- **To-do item**
Between the line containing "roll_deg: +1.5" and the line containing "f_number: 4.4" lies a run of lines; give that run again exactly, with both of those lines, and nothing else from the entries below.

- **Given records**
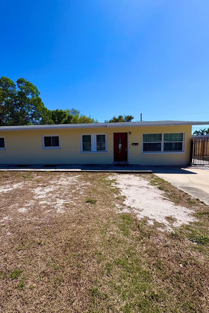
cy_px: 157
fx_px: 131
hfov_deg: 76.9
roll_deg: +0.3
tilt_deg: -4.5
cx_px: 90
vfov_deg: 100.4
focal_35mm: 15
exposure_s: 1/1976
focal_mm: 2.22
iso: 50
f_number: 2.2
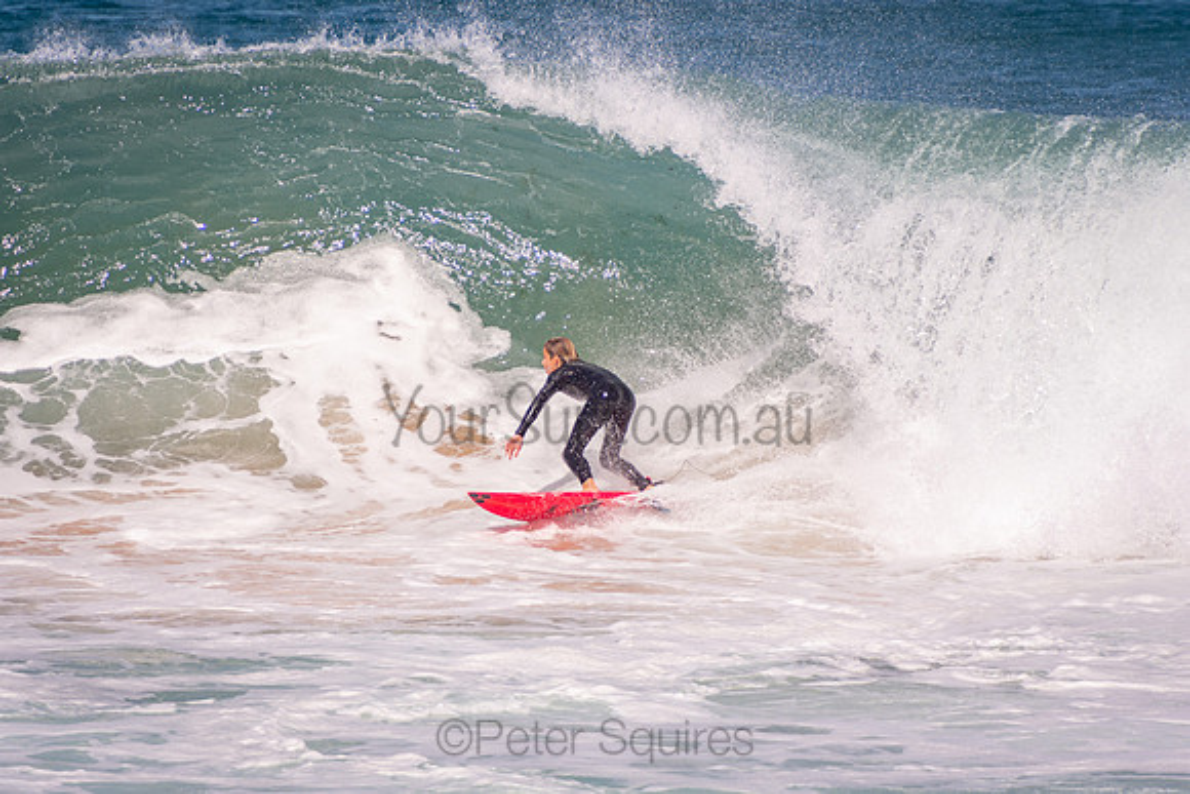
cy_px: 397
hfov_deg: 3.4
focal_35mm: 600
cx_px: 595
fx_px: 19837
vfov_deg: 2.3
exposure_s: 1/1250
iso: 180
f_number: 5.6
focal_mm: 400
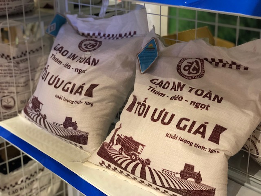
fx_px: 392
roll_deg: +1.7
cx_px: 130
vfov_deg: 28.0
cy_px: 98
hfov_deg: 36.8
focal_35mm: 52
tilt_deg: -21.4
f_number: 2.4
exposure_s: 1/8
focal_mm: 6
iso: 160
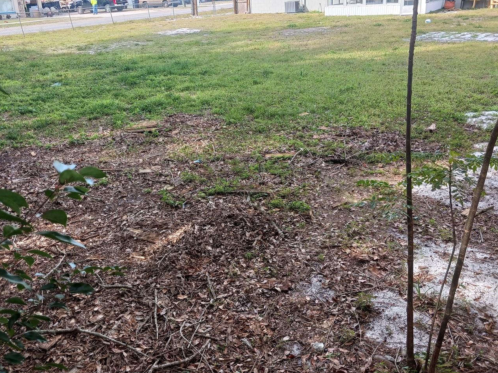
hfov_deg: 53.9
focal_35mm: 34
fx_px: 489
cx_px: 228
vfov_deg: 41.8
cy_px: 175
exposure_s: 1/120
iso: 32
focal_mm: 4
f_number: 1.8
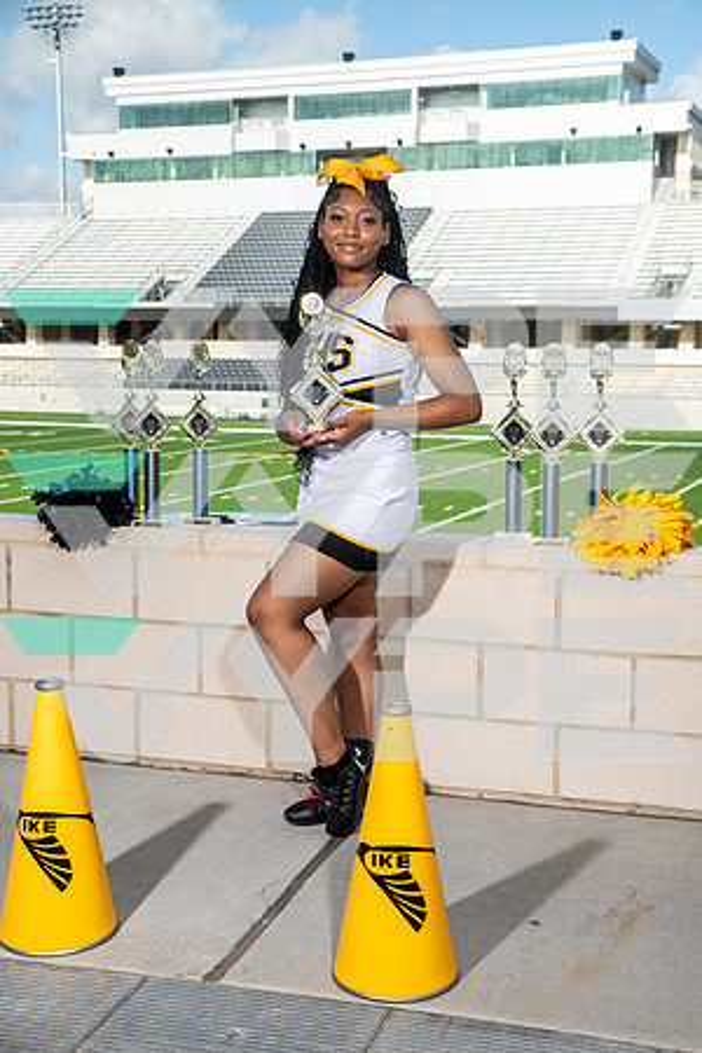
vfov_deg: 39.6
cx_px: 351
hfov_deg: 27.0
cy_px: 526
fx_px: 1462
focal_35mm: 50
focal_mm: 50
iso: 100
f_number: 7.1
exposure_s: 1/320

...

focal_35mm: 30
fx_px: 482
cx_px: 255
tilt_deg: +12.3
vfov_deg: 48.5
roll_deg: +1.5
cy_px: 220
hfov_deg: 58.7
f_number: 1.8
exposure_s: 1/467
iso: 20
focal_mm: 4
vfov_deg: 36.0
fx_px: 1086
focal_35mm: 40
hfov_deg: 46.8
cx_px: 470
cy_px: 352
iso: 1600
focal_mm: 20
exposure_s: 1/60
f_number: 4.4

* * *

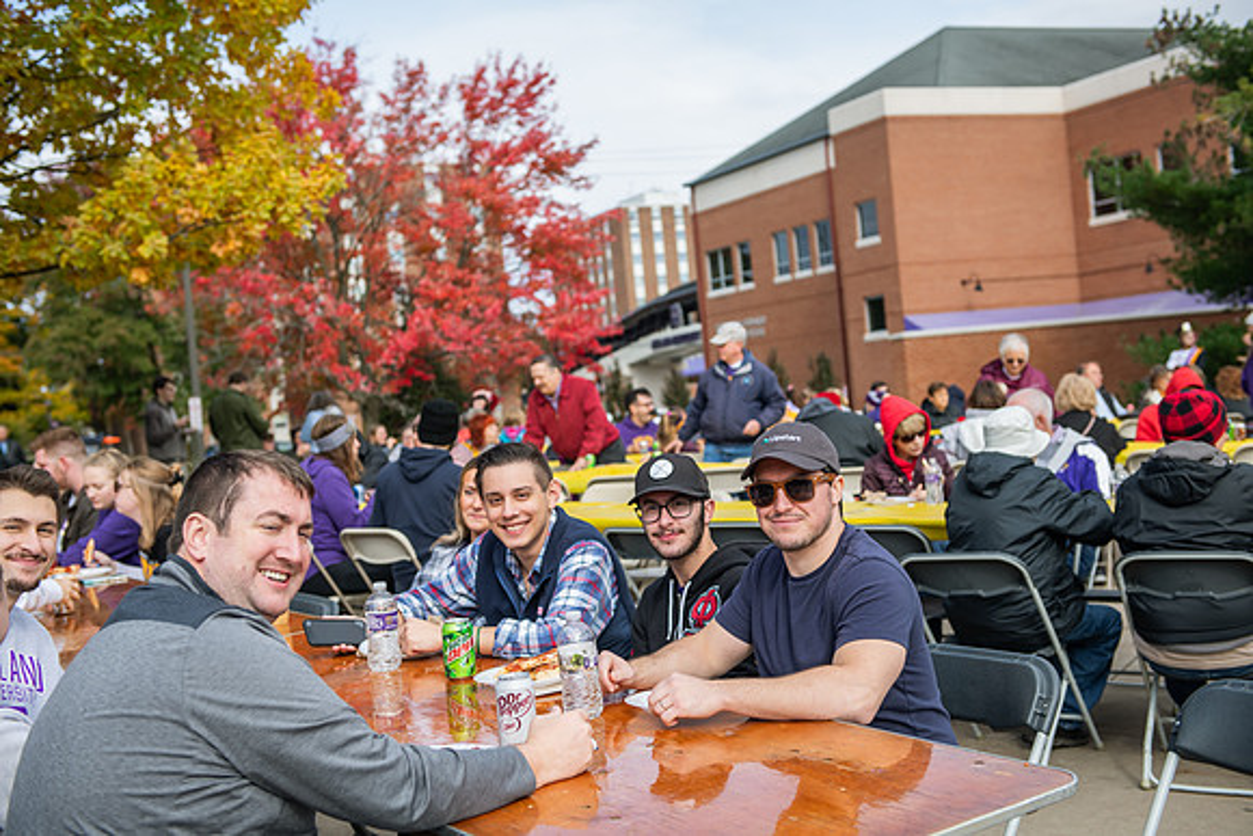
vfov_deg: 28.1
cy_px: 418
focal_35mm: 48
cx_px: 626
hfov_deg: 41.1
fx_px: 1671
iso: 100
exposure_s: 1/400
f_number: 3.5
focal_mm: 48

- **Your solution**
roll_deg: +1.5
cy_px: 220
hfov_deg: 58.7
f_number: 1.8
exposure_s: 1/467
iso: 20
focal_mm: 4
vfov_deg: 36.0
fx_px: 1086
focal_35mm: 40
hfov_deg: 46.8
cx_px: 470
cy_px: 352
iso: 1600
focal_mm: 20
exposure_s: 1/60
f_number: 4.4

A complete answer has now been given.